Synthetic Attribution for untracked users
Learn more about using synthetic attribution to understand the behaviour of users who do not consent to cookies.
Why you should use Synthetic Attribution
The data value chain experts from Pandata know everything there is to know about Synthetic Attribution and provided us with highly technical input for this Whitepaper that you can use to improve your business’ results:
Attribution models are a vital tool for online marketing, but they rely on cookies, which many users opt-out of. Synthetic attribution is a collection of methods for using the attribution data of users who consent to cookies to understand the behaviour of those who do not. Cookie opt-outs, GDPR rules and consumer backlash against pervasive online tracking are all significant obstacles to creating effective attribution models. The aim of synthetic attribution is to use the assumptions that underpin attribution models to understand the journey of untracked users. It focuses on actual user conversions involving transaction data and uses data from those conversions to attribute revenue to a channel.
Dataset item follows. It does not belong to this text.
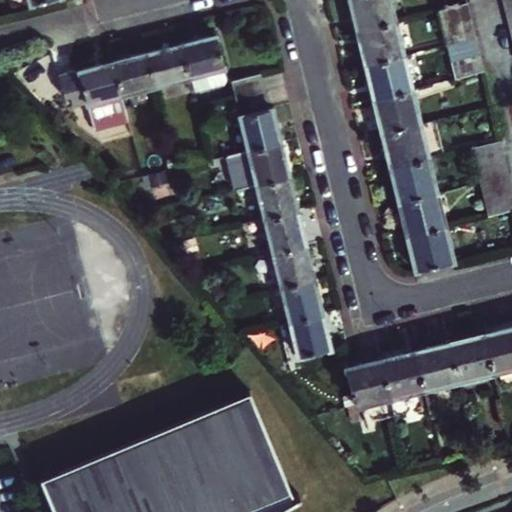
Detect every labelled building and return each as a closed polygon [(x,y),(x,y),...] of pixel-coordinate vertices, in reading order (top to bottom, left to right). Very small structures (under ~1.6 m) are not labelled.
[(352,0),(359,30),(397,21),(392,0),(352,0)] [(511,0),(502,0),(505,10),(511,8),(511,0)] [(466,4),(437,11),(441,26),(470,19),(466,4)] [(470,19),(441,26),(445,44),(474,37),(470,19)] [(359,30),(367,63),(405,54),(397,21),(359,30)] [(188,75),(192,89),(223,81),(226,76),(215,35),(180,43),(188,75)] [(445,44),(449,61),(478,54),(474,37),(445,44)] [(147,51),(155,83),(188,75),(180,43),(147,51)] [(112,60),(121,92),(155,83),(147,51),(112,60)] [(367,63),(375,97),(413,87),(405,54),(367,63)] [(478,54),(449,61),(453,78),(483,71),(478,54)] [(65,106),(121,92),(112,60),(57,73),(65,106)] [(231,82),(235,99),(264,91),(260,75),(231,82)] [(375,97),(384,132),(422,123),(413,87),(375,97)] [(235,99),(248,150),(280,142),(272,108),(268,109),(264,91),(235,99)] [(430,157),(422,123),(384,132),(392,166),(430,157)] [(499,140),(470,147),(474,163),(503,156),(499,140)] [(236,189),(256,184),(289,176),(280,142),(248,150),(228,155),(236,189)] [(474,163),(478,180),(507,173),(503,156),(474,163)] [(430,157),(392,166),(400,199),(438,190),(430,157)] [(507,173),(478,180),(482,197),(511,190),(507,173)] [(297,210),(289,176),(256,184),(264,218),(297,210)] [(400,199),(408,233),(446,224),(438,190),(400,199)] [(511,192),(511,190),(482,197),(487,214),(511,207),(511,192)] [(264,218),(272,253),(306,245),(297,210),(264,218)] [(454,259),(446,224),(408,233),(417,268),(454,259)] [(306,245),(272,253),(280,287),(314,278),(306,245)] [(280,287),(288,321),(323,313),(314,278),(280,287)] [(331,349),(323,313),(288,321),(297,358),(331,349)] [(511,324),(483,332),(492,370),(511,364),(511,324)] [(483,332),(447,341),(457,378),(492,370),(483,332)] [(457,378),(447,341),(414,350),(423,387),(457,378)] [(379,358),(389,396),(423,387),(414,350),(379,358)] [(379,358),(346,367),(355,405),(389,396),(379,358)] [(267,511),(295,498),(251,392),(42,478),(55,511),(267,511)]
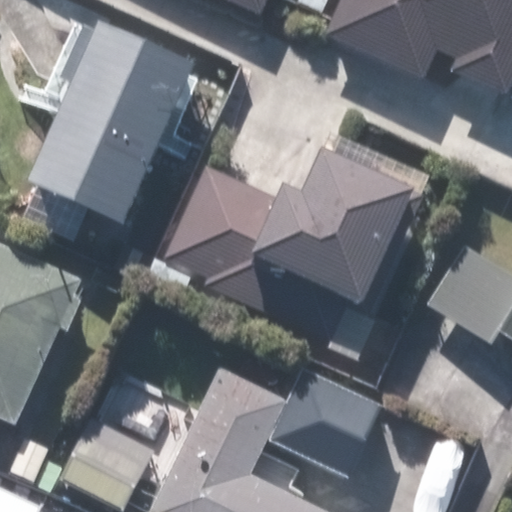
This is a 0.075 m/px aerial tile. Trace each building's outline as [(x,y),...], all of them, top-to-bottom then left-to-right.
[(202,0),(251,23),(261,0),(202,0)] [(511,0),(339,0),(320,44),(419,87),(428,66),(446,74),(440,87),(499,112),(511,81),(511,0)] [(7,206),(55,226),(49,241),(105,264),(111,250),(180,86),(77,43),(7,206)] [(178,308),(187,288),(351,361),(426,194),(297,137),(287,159),(259,146),(240,187),(200,170),(154,273),(145,269),(136,289),(178,308)] [(511,296),(442,251),(415,313),(485,358),(493,348),(511,360),(511,296)] [(72,317),(60,311),(69,291),(0,259),(0,439),(1,440),(46,342),(58,347),(72,317)] [(288,511),(241,490),(277,416),(209,383),(147,511),(288,511)] [(115,511),(146,459),(83,423),(46,488),(87,511),(115,511)]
How does Synthetic Attribution work?
The value of any attribution model rests on the assumption that there is some kind of relationship between channel and user conversion. Synthetic attribution takes that approach and reverses it. Rather than starting with the marketing channel, it starts with the conversion and works backwards to assign a probability that a given conversion came via a given channel.
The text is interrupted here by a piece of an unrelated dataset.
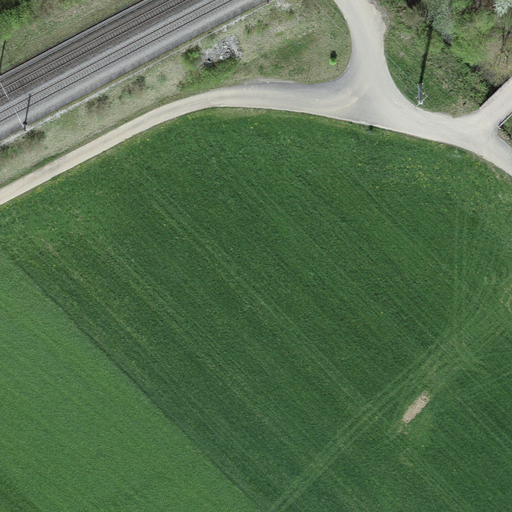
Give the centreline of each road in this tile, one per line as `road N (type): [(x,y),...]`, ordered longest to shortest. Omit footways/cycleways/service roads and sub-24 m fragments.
road 1 (track): [(383,103),(204,100),(0,195)]
road 2 (unclassified): [(383,103),(409,119),(471,135),(511,163)]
The simplest synthetic attribution model is to simply assign all revenue from untracked users to channels in the same proportion as tracked users. This fills in the gaps in any attribution reporting but has the downside of assuming that tracked and untracked users are identical, and that opting in or out of cookies is effectively random. It is much more likely that there are differences in behaviour between these two groups of users, and a synthetic attribution model can leverage the data that is available on untracked users to make inferences about those differences.
The chart above uses data from The Look, Google’s fictional ecommerce company, to show how accurate proportional and synthetic attribution models are at attributing revenue to channels, compared to actual revenue. The smaller the bars, the smaller the deviation from the actual revenue from a given channel. In every case, synthetic attribution models are much more accurate than simple proportional models.
Effective models for synthetic Attribution
Even if a user is untracked, you will have data on the purchases that they make. This transaction data is the best way to identify differences between tracked and untracked users. Different marketing channels attract different types of customers with different messages, and these differences are apparent in the purchase decisions made by customers. There are identifiable and consistent relationships between purchase types and channels, influenced by the messages and target demographics of those particular channels.
Using models such as Gradient Boosted Classification Trees for synthetic attribution is a highly effective approach. These models are highly flexible and can use transaction data (such as order value, order items and coupon codes) from tracked users to attribute revenue to channels for untracked users. Using this data a model can make a prediction about how likely a given transaction is to have come from each channel.
Understanding Synthetic with our Whitepaper
Synthetic attribution models can vary in complexity depending on requirements and data availability. They cannot provide a complete replication of pre-GDPR levels of information but are a valuable component for any modelling ecosystem attempting to allocate resources to channels. By relying on existing data collection they are easy to implement, and respect both the letter and spirit of GDPR by avoiding tracking individual users who do not consent to cookies. Synthetic attribution provides additional and valuable insights on how customers are acquired, and- might become a key component of organizations’ ethical tracking strategies.